One of the things Blue admitted has always been one of the biggest challenges on the road is the need to always present himself as the life and soul of the party.

“You always have to be on,” he added. “You might have a day where you feel a bit lame, but you still have to perform in front of thousands of people and create the party.

“You have to be very strong to do this job and I’m definitely here, there and everywhere, but it’s all the in-betweens that make it quite difficult.”

While he may have missed the opportunity to perform in front of thousands of people in a country halfway around the world, Blue has something just as exciting coming this summer.

When the news broke, they had secured a spot on the main stage at that festival. Blue was over the moon.

“We also announced Creamfields in the UK this year,” he continued. “I’ve never played at the festival before.

“We held on for a long time because we wanted the right show and the right time. It will be exciting because we have the main stage.

Blue has worked with a number of top artists like MK and Grammy Award winner Tiësto in recent years. Curiously, he recounts the most treasured experiences as being the times he shared a studio with English singer/songwriter JP Cooper.

While he has immense respect for music industry titans like MK and Tiësto, there’s no denying that Blue looks up to Cooper the most.

“I think JP Cooper is one of the most underrated artists in my opinion,” he explained.

“Every lyric we write is amazing to hear JP. It doesn’t even sound real.

“It’s this weird out-of-body experience because it’s the most organic thing about writing with him.”

Blue continues to profess his fondness for the Manchester-born singer as he recounts the lavish way they go about building songs together, drawing comparisons to how some of the greats did.

“We’re literally sitting in front of a grand piano, I’ll be playing chord progressions and JP will be there with his pen and paper,” he continued. “It’s written in the most organic way.

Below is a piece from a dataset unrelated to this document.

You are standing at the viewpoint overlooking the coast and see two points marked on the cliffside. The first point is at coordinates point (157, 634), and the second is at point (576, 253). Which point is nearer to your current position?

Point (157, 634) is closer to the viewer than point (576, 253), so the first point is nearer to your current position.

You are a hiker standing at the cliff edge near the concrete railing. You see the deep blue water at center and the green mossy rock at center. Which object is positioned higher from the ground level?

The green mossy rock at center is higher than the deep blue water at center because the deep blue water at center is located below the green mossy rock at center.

“That’s the beautiful thing about this kind of songwriting. It’s done in the most classic, organic way with the people who inspire me the most.

“It’s similar to how people like Michael Jackson and Quincy Jones would have done in the very beginning.”

Blue was also brimming with excitement when asked for an answer on what the coming months hold for his Electronic Nature imprint. The peculiarity of its imprint is that things started to fall into place when all the nightclubs and festivals were closed or postponed.

“It really started to come to life in the middle of the pandemic last year,” he added.

“It will be exciting to look ahead when we host Electronic Nature events and have a team of people that we showcase at a festival.”

The biggest motivation for Blue as a label owner is to be able to give back and nurture artists who are looking for that first big break.

He cited a shining example with his recent single ‘Something Stupid’ and admitted it would be so much easier and safer if you always went with an established artist. Blue confessed that he always preferred to play and give upcoming talent an opportunity.

“On my last single nobody heard of AWA but I was able to put it out there and you take these huge risks,” he commented.

“If you have a massive established artist then maybe your track does different things and performs in different ways, but that goes back to the very beginning when I found people like RAYE and JP Cooper.

“I still strongly believe it’s a good thing to do, so I’m going to keep going.”

This interview also appeared on our partner platform Ticket Arena.